Medibank CEO David Koczkar says Australian children are "not as okay as we might think, and we need to listen."
"With COVID-19 all certainty was removed for young people," says Mr Koczkar.
"And that uncertainty continues every day as they get back into school, uni and work, and even more so now with the war in Ukraine and, closer to home, the floods in New South Wales and Queensland."
The Medibank boss says parents believe young people are coping better than they really are.
New research shows more than one-in-two 16-to-24-year-olds surveyed felt depressed or down in the last year but that 70 per cent of parents were unaware they felt that way.
It also found that two-in-three young people felt unmotivated in the last year and only 40 per cent of parents believed their children felt like this.
"How did we become so out of touch with how our kids are feeling?" asks Mr Koczkar.
"Is it because we ourselves have been trying to navigate a world of uncertainty, taking it day by day? Or because many parents have been barely keeping their heads above water trying to do a full-time job while homeschooling in lockdown?
"As a parent and as CEO of a health company that looks after the health and wellbeing needs of 3.7 million Australians, I’m worried, and you should be too.
"Youth mental health is the silent pandemic."
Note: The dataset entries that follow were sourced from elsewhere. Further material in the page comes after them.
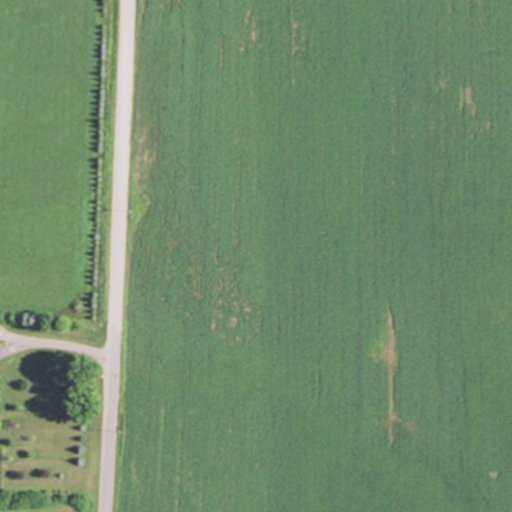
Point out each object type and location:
road: (114, 256)
road: (55, 342)
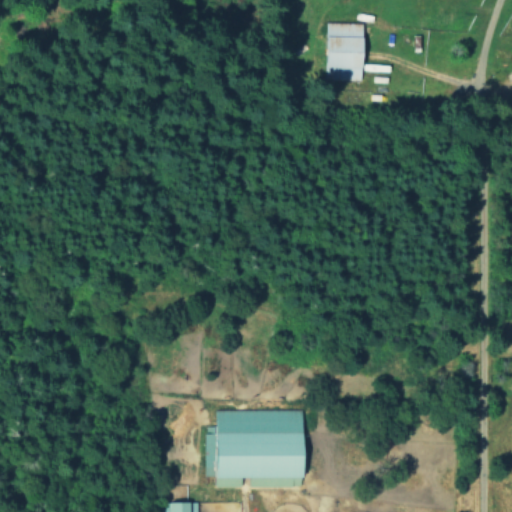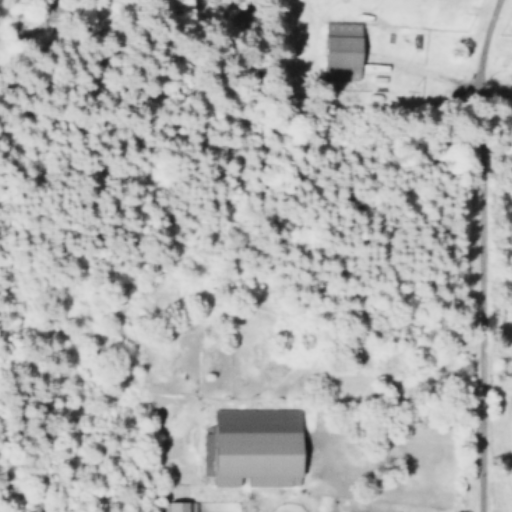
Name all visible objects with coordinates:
building: (341, 50)
road: (467, 254)
building: (255, 447)
building: (176, 506)
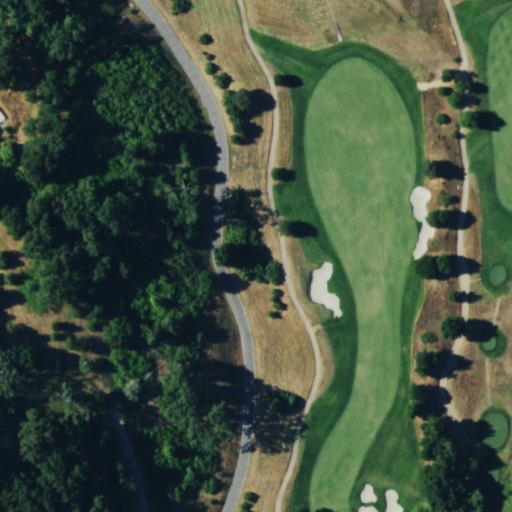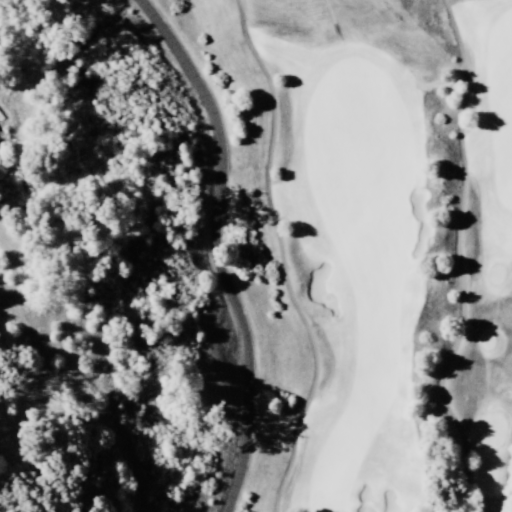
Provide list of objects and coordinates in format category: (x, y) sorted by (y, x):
park: (383, 246)
road: (222, 249)
road: (358, 511)
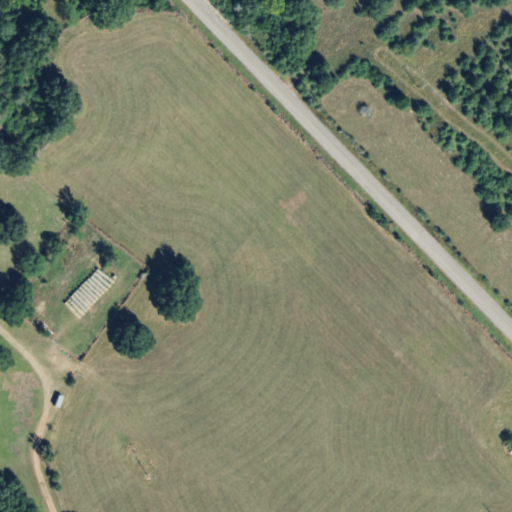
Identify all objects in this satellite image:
road: (351, 167)
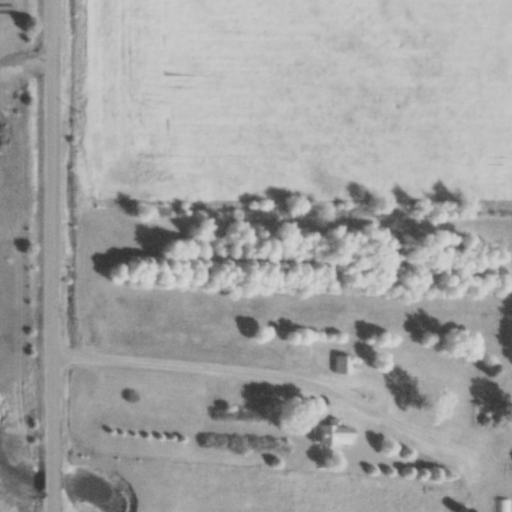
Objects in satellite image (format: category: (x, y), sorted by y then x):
road: (37, 256)
building: (341, 364)
road: (264, 372)
building: (330, 435)
building: (502, 506)
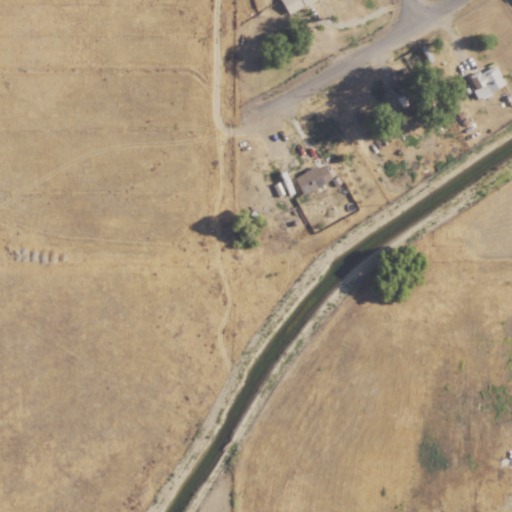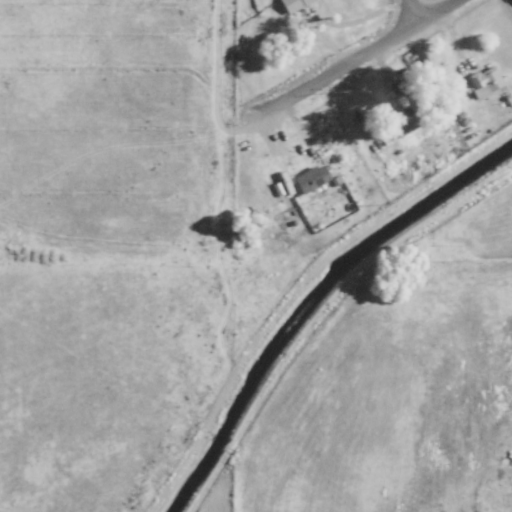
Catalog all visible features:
road: (412, 15)
road: (234, 63)
building: (484, 80)
crop: (101, 103)
road: (240, 123)
building: (399, 124)
building: (309, 178)
crop: (454, 193)
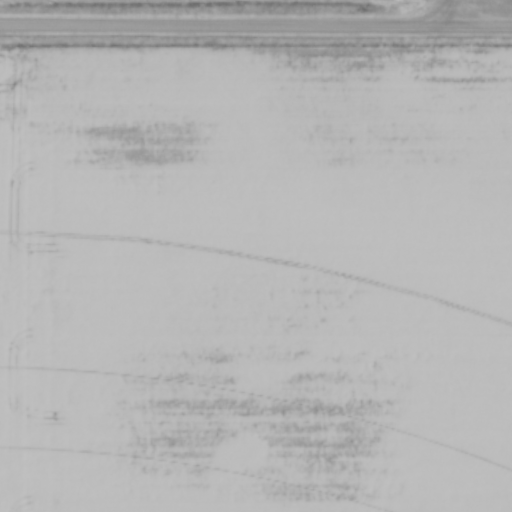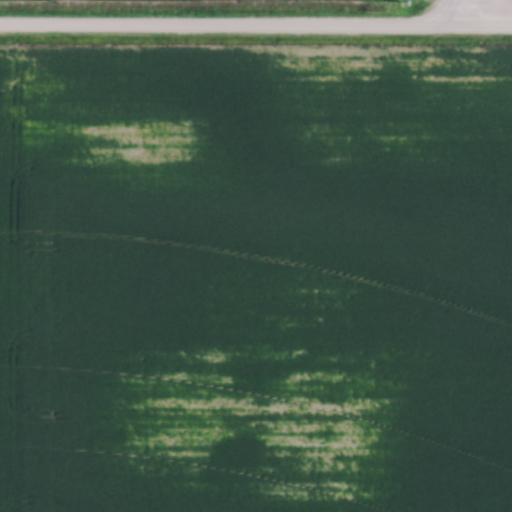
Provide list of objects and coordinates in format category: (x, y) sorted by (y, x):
road: (256, 28)
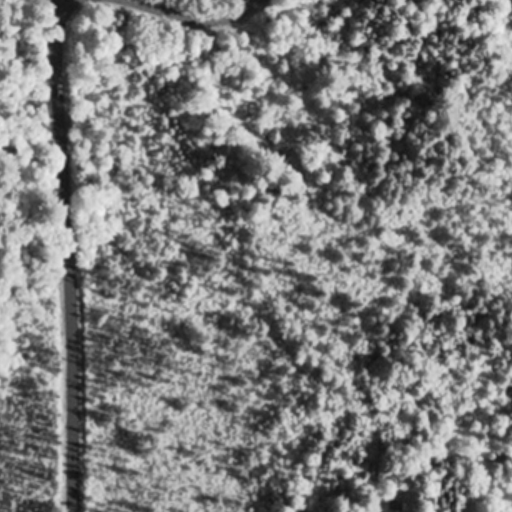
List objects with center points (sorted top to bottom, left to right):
road: (203, 20)
road: (69, 255)
building: (394, 506)
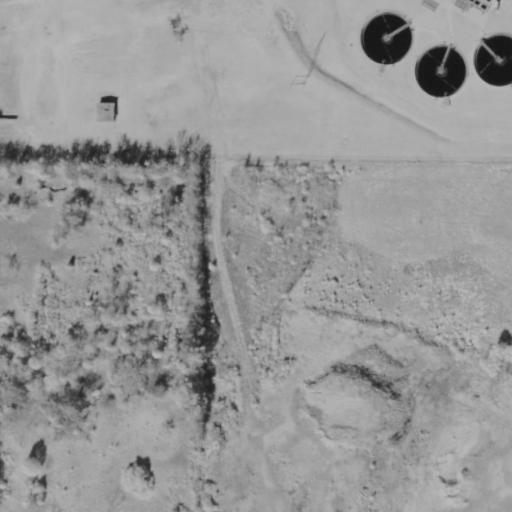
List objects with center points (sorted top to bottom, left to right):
wastewater plant: (257, 78)
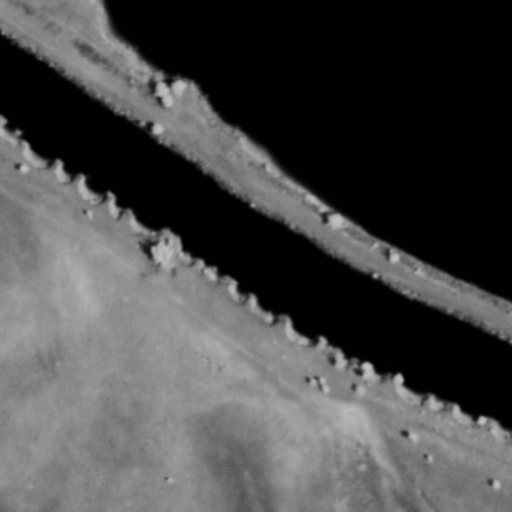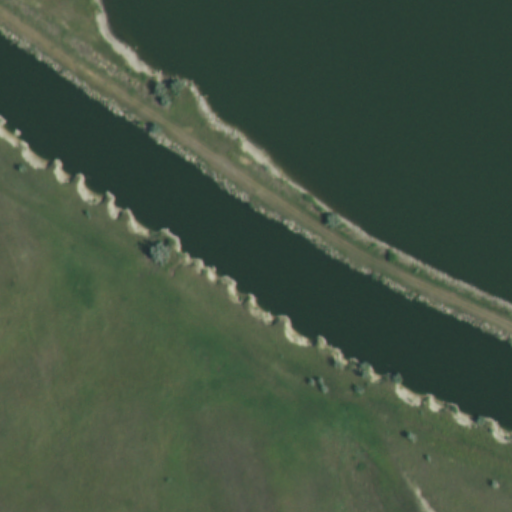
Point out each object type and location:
road: (249, 185)
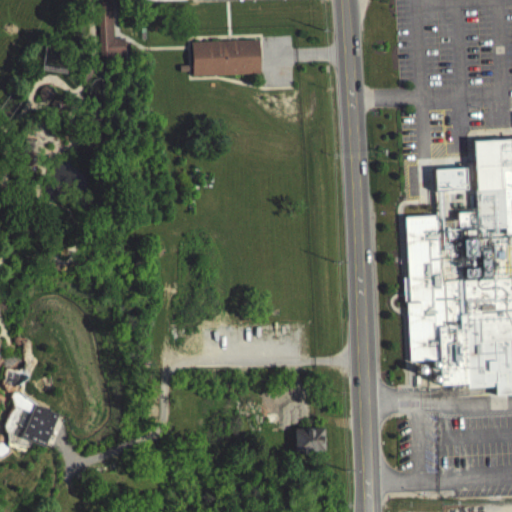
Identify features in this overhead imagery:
building: (108, 31)
building: (107, 37)
building: (223, 62)
building: (221, 63)
building: (180, 73)
road: (417, 85)
building: (43, 98)
building: (55, 110)
road: (2, 135)
road: (41, 173)
road: (1, 194)
road: (355, 255)
road: (60, 256)
building: (465, 277)
building: (464, 284)
road: (170, 366)
road: (394, 408)
road: (468, 410)
building: (21, 412)
building: (24, 418)
building: (308, 438)
building: (306, 444)
road: (418, 444)
road: (1, 445)
road: (465, 481)
road: (393, 482)
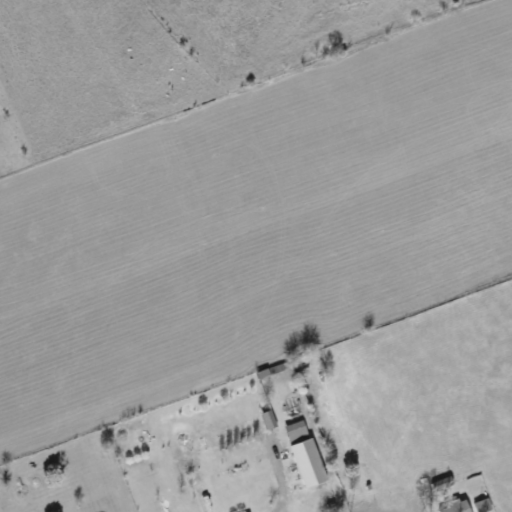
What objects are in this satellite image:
building: (269, 419)
building: (296, 429)
building: (233, 434)
building: (188, 461)
building: (309, 462)
road: (281, 476)
building: (442, 483)
building: (482, 505)
building: (455, 506)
The company says the number of 10-to-29-year-olds being admitted to hospital for mental health related treatment rose almost 10 per cent last year.
"Mental health issues don’t discriminate and can impact anyone. That’s why talking about the importance of mental health and wellbeing is so important at home, at work and at school.
"But there is hope for our kids," says Mr Koczkar.
More than 90 per cent of young people surveyed are actively planning on improving their mental and physical health. It found one in ten are for the first time addressing their mental health and wellbeing.
"Let’s remember to check in with our kids. Ask them if they are okay. Listen to their worries and concerns. Make sure they feel safe to share what’s actually going on for them.
"Our kids are incredible, but they have been struggling – so let’s not forget about them."